# EXCERPT TO READ
╭──

The Tyger begins by emphasizing the speaker’s direct address to the tiger, through the resounding repetition of “Tyger! Tyger!” and then proceeds to create almost a sensual vision of the tiger, describing it as “burning bright/In the forests of the night,” making the tiger a majestic and mysterious figure, the fiery orange of its fur standing out against the dark night. Then, comes the first, central question of the poem: “What immortal hand or eye/Could frame thy fearful symmetry?” On the surface, obviously, the question is of who could create the tiger, but the idea of “fearful symmetry” introduces a creature that is simultaneously beautiful and frightening. Symmetry is something commonly associated with beauty, but the idea that the beauty is “fearful” implies a dark, frightening side, and this balance of beauty and terror is what makes up the tiger. Additionally, this phrase first presents the relationship between art and its creator; presenting an “immortal hand” that is the tiger’s creator and is responsible for the “frame” of the “fearful symmetry” of the creature.

╰──

# EXERCISE REQUIREMENTS
**A)** Please answer from the excerpt on The Tyger, marking each answer like its question:
(i) What repeated words open the poem?
(ii) What does the excerpt call the poem's first, central question?
(iii) What is symmetry commonly associated with?
**B)** Carry on the analysis of The Tyger, picking up after its final sentence.

# INFORMATION PROVIDED
╭──

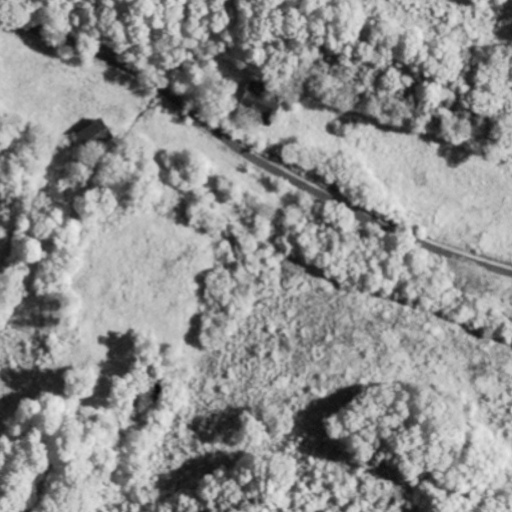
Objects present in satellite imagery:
building: (258, 100)
road: (249, 160)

╰──

# ANSWERS FOR THE EXERCISE
**A)**
(i) "Tyger! Tyger!"
(ii) "What immortal hand or eye/Could frame thy fearful symmetry?"
(iii) Beauty.

**B)**
The following five quatrains of the poem all ask questions that build upon the last. The next extrapolates upon the idea of a divine figure creating the tiger, inquiring: In what distant deeps or skies Burnt the fire of thine eyes? The polarization between “deeps” and “skies” marks another reference to the divine, however suggesting that the tiger may have either come from heaven or hell (in other words, a place of beauty or horror), but either way, it’s still created by a divine, immortal figure.
Blake then moves to address both the physicality of the divine figure as well as the vital physical features of the tiger. Consistent with the form of the poem and therefore still phrased as a series of questions, the speaker in the next stanza asks: And what shoulder, & what art, Could twist the sinews of thy heart? This connects the shoulder of the God (representing physical force and calculated strength), with art (representing deliberate and thoughtful creation), implying the measured physical process behind the creation of the tiger. Additionally, the image that arises from ‘twisted sinews’ serves to emphasize the intricacies of God’s creation, and if, to make the tiger’s heart, one had to “twist the sinews,” then the creator’s sense of purpose, concentration, and awareness of his project are stressed even further. This third quatrain concludes with further questions elaborating on God’s creative process, wondering: and when thy heart began to beat, What dread hand? & what dread feet? Which yet again alludes to the physical properties of the creator and specifically connects the God’s hands and feet to the beating heart of the tiger. Additionally, the fact that God’s feet are described as “dread” implies that God’s feet, or any of his physical properties for that matter, are to be greatly feared, because they have the capability to bring to life a creature as terrifying as the tiger.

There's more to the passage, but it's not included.